Sunday, May 10, 2009

Little Brother

Little Brother by Cory Doctorow (2008), 384 pages
a book review also available on my LibraryThing profile

From technology activist, Creative Commons proponent and self-proclaimed geeky guy Cory Doctorow is Little Brother. This is a realistic sci-fi novel for young adults that is packed with action, techno-speak and a scary but optimistic look at a possible near future for American citizens.

Marcus Yallow, our narrator, and his friends are able to sneak out of school by tricking the gait-recognition system and other surveillance tools the schools and city officials have implemented-- including a frighteningly invasive public that uses their phones and the Internet to snitch on possible truant students.

Skipping school to participate in an ARG (alternate reality game), they are caught at the site of a terrorist attack in San Francisco. Marcus and his friends are held by the Department of Homeland Security (DHS) at a secret prison. They are interrogated, terrified and treated like they are guilty. After this attack, paranoia, surveillance and distrust are amplified. California has become a police state. Marcus finds himself making choices that may endanger him, his friends and other citizens in his pursuit to take back the civil liberties and freedoms promised by the U.S. Constitution that the DHS has taken away.

This is a dystopian future, but not a future too far from now. It is easy to believe that all of these surveillance technologies are available today to those in power--and maybe they already are. Many of us- as Marcus points out- are guilty of not understanding the technologies all around us. We do not have them working for us.

At first I questioned how realistic this narrator is. Would a 17 year old boy be this advanced in computers, computer code writing and programming? And then I realized how old I am and more importantly, how dated my own experience with technology must be. Marcus is not so far-fetched. There are so many teens and young adults with these capabilities, experience and drive to tweak and hack and crack so many of the tools used on us and by us every day.

This book will be great for high school age and young adult readers and technology-literate and illiterate adults will enjoy it also. The book is jammed full of interesting ideas, questions and history. It could be very useful for discussions about privacy, terrorism and technology and surveillance and the role of a citizen in our democratic society.

Tuesday, April 28, 2009

Tattoo Machine

The following is a review for LibraryThing Early Reviewers. You can see more of my reviews by clicking on "my library" to the right. Tattoo Machine: Tall Tales, True Stories, and My Life in Ink by Jeff Johnson is nonfiction and should be available July 2009.

I have a feeling that there will be numerous uninspired blurbs about the book Tattoo Machine hailing it as the tattoo industry’s Kitchen Confidential. I wouldn’t go so far. Jeff Johnson does invite his readers into some of the seedier and funnier stories about his life as a tattoo artist and offers up some second hand stories that may cause you to laugh and/or cringe. Johnson has a clever and visual way with words and the book is a quick, enjoyable read. I appreciated getting a glimpse of who he was as a child and young man and how this has lead to who he is now. He is successful nowadays and drives a BMW--which he chose to point out. But his writing is somewhat disjointed and near the end of this read, I was left wanting a little more depth to his stories and a little less of what came off as slick and “cool” business owner-speak.

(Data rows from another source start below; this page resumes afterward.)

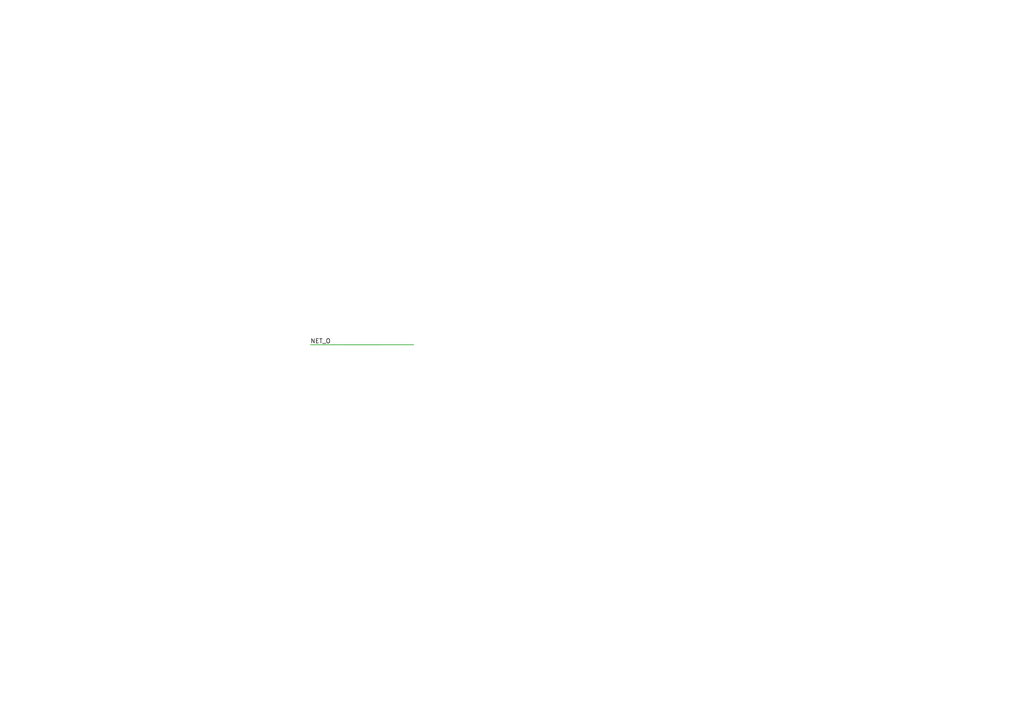
<source format=kicad_sch>
(kicad_sch
	(version 20250114)
	(generator "eeschema")
	(generator_version "9.0")
	(uuid "aaaaaaaa-aaaa-aaaa-aaaa-aaaaaaaaaaaa")
	(paper "A4")
	(title_block
		(title "Wire Overlap")
	)
	(lib_symbols)
	(wire
		(pts
			(xy 90 100) (xy 110 100)
		)
		(stroke
			(width 0)
			(type default)
		)
		(uuid "bbbbbbbb-bbbb-bbbb-bbbb-bbbbbbbbbbbb")
	)
	(wire
		(pts
			(xy 100 100) (xy 120 100)
		)
		(stroke
			(width 0)
			(type default)
		)
		(uuid "cccccccc-cccc-cccc-cccc-cccccccccccc")
	)
	(label "NET_O"
		(at 90 100 0)
		(effects
			(font
				(size 1.27 1.27)
			)
			(justify left bottom)
		)
		(uuid "dddddddd-dddd-dddd-dddd-dddddddddddd")
	)
	(sheet_instances
		(path "/"
			(page "1")
		)
	)
	(embedded_fonts no)
)

</source>
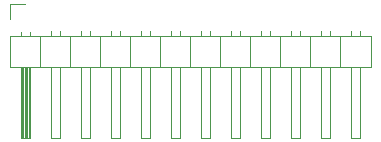
<source format=gbr>
%TF.GenerationSoftware,KiCad,Pcbnew,6.0.11-2627ca5db0~126~ubuntu22.04.1*%
%TF.CreationDate,2023-08-06T20:15:41-06:00*%
%TF.ProjectId,LED-Bank,4c45442d-4261-46e6-9b2e-6b696361645f,rev?*%
%TF.SameCoordinates,Original*%
%TF.FileFunction,Legend,Bot*%
%TF.FilePolarity,Positive*%
%FSLAX46Y46*%
G04 Gerber Fmt 4.6, Leading zero omitted, Abs format (unit mm)*
G04 Created by KiCad (PCBNEW 6.0.11-2627ca5db0~126~ubuntu22.04.1) date 2023-08-06 20:15:41*
%MOMM*%
%LPD*%
G01*
G04 APERTURE LIST*
%ADD10C,0.120000*%
G04 APERTURE END LIST*
D10*
%TO.C,J1*%
X191687430Y-126891618D02*
X191687430Y-129551618D01*
X162797430Y-126561618D02*
X162797430Y-126891618D01*
X162037430Y-135551618D02*
X162797430Y-135551618D01*
X171307430Y-126891618D02*
X171307430Y-129551618D01*
X174737430Y-126494547D02*
X174737430Y-126891618D01*
X169657430Y-126494547D02*
X169657430Y-126891618D01*
X189977430Y-135551618D02*
X190737430Y-135551618D01*
X164577430Y-135551618D02*
X165337430Y-135551618D01*
X170417430Y-126494547D02*
X170417430Y-126891618D01*
X178927430Y-126891618D02*
X178927430Y-129551618D01*
X161087430Y-129551618D02*
X161087430Y-126891618D01*
X187437430Y-126494547D02*
X187437430Y-126891618D01*
X167877430Y-135551618D02*
X167877430Y-129551618D01*
X184897430Y-135551618D02*
X185657430Y-135551618D01*
X184897430Y-129551618D02*
X184897430Y-135551618D01*
X181467430Y-126891618D02*
X181467430Y-129551618D01*
X177277430Y-135551618D02*
X178037430Y-135551618D01*
X184897430Y-126494547D02*
X184897430Y-126891618D01*
X185657430Y-126494547D02*
X185657430Y-126891618D01*
X162037430Y-129551618D02*
X162037430Y-135551618D01*
X162337430Y-129551618D02*
X162337430Y-135551618D01*
X180577430Y-126494547D02*
X180577430Y-126891618D01*
X189977430Y-126494547D02*
X189977430Y-126891618D01*
X163687430Y-126891618D02*
X163687430Y-129551618D01*
X167117430Y-126494547D02*
X167117430Y-126891618D01*
X177277430Y-126494547D02*
X177277430Y-126891618D01*
X162577430Y-129551618D02*
X162577430Y-135551618D01*
X162037430Y-126561618D02*
X162037430Y-126891618D01*
X162417430Y-124181618D02*
X161147430Y-124181618D01*
X191687430Y-129551618D02*
X161087430Y-129551618D01*
X179817430Y-126494547D02*
X179817430Y-126891618D01*
X162697430Y-129551618D02*
X162697430Y-135551618D01*
X167877430Y-126494547D02*
X167877430Y-126891618D01*
X185657430Y-135551618D02*
X185657430Y-129551618D01*
X189977430Y-129551618D02*
X189977430Y-135551618D01*
X174737430Y-129551618D02*
X174737430Y-135551618D01*
X173847430Y-126891618D02*
X173847430Y-129551618D01*
X164577430Y-126494547D02*
X164577430Y-126891618D01*
X165337430Y-135551618D02*
X165337430Y-129551618D01*
X167117430Y-129551618D02*
X167117430Y-135551618D01*
X188197430Y-126494547D02*
X188197430Y-126891618D01*
X175497430Y-126494547D02*
X175497430Y-126891618D01*
X182357430Y-126494547D02*
X182357430Y-126891618D01*
X190737430Y-135551618D02*
X190737430Y-129551618D01*
X172197430Y-129551618D02*
X172197430Y-135551618D01*
X161087430Y-126891618D02*
X191687430Y-126891618D01*
X165337430Y-126494547D02*
X165337430Y-126891618D01*
X169657430Y-135551618D02*
X170417430Y-135551618D01*
X178037430Y-126494547D02*
X178037430Y-126891618D01*
X175497430Y-135551618D02*
X175497430Y-129551618D01*
X176387430Y-126891618D02*
X176387430Y-129551618D01*
X162217430Y-129551618D02*
X162217430Y-135551618D01*
X172957430Y-135551618D02*
X172957430Y-129551618D01*
X172957430Y-126494547D02*
X172957430Y-126891618D01*
X161147430Y-124181618D02*
X161147430Y-125451618D01*
X172197430Y-135551618D02*
X172957430Y-135551618D01*
X166227430Y-126891618D02*
X166227430Y-129551618D01*
X186547430Y-126891618D02*
X186547430Y-129551618D01*
X182357430Y-129551618D02*
X182357430Y-135551618D01*
X162457430Y-129551618D02*
X162457430Y-135551618D01*
X167117430Y-135551618D02*
X167877430Y-135551618D01*
X190737430Y-126494547D02*
X190737430Y-126891618D01*
X188197430Y-135551618D02*
X188197430Y-129551618D01*
X172197430Y-126494547D02*
X172197430Y-126891618D01*
X183117430Y-135551618D02*
X183117430Y-129551618D01*
X162097430Y-129551618D02*
X162097430Y-135551618D01*
X178037430Y-135551618D02*
X178037430Y-129551618D01*
X180577430Y-135551618D02*
X180577430Y-129551618D01*
X168767430Y-126891618D02*
X168767430Y-129551618D01*
X170417430Y-135551618D02*
X170417430Y-129551618D01*
X169657430Y-129551618D02*
X169657430Y-135551618D01*
X179817430Y-135551618D02*
X180577430Y-135551618D01*
X187437430Y-135551618D02*
X188197430Y-135551618D01*
X184007430Y-126891618D02*
X184007430Y-129551618D01*
X183117430Y-126494547D02*
X183117430Y-126891618D01*
X187437430Y-129551618D02*
X187437430Y-135551618D01*
X164577430Y-129551618D02*
X164577430Y-135551618D01*
X182357430Y-135551618D02*
X183117430Y-135551618D01*
X189087430Y-126891618D02*
X189087430Y-129551618D01*
X174737430Y-135551618D02*
X175497430Y-135551618D01*
X179817430Y-129551618D02*
X179817430Y-135551618D01*
X177277430Y-129551618D02*
X177277430Y-135551618D01*
X162797430Y-135551618D02*
X162797430Y-129551618D01*
%TD*%
M02*

</source>
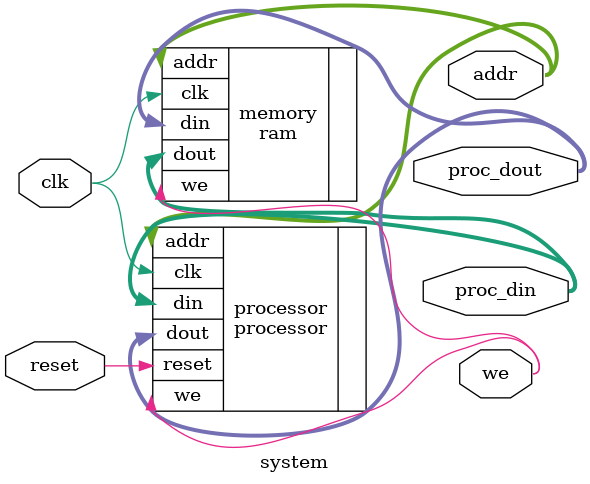
<source format=v>
module system (
   input          clk,
   input          reset,
   output  [15:0] proc_din,
   output  [15:0] addr,
   output  [15:0] proc_dout,
   output         we
   );
      
   processor processor (
      .clk     (clk      ),
      .reset   (reset    ),
      .din     (proc_din ),
      .addr    (addr     ),
      .dout    (proc_dout),
      .we      (we       )
   );
   
   ram memory (
      .clk     (clk      ),
      .addr    (addr     ),
      .din     (proc_dout),
      .we      (we       ),
      .dout    (proc_din )
   );
   
endmodule
   
</source>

I had some high hopes for this book. I have spent some time in a few tattoo shops as someone who dates a tattoo artist. So I am nowhere near an expert on this “industry” but I have seen and heard a bit. My opinions may be colored by my relationship and interactions with other tattoo artists and customers. One thing I can’t help but mention is the use of illustrations to introduce parts of the book. They are some on the poorest and amateur drawings and I was surprised that someone like Johnson, who does appear to be a good artist, would allow them into his own book. Overall, I would recommend "Tattoo Machine" to someone who likes a fun memoir but I don’t think I can wholeheartedly recommend it to the tattoo artists I know.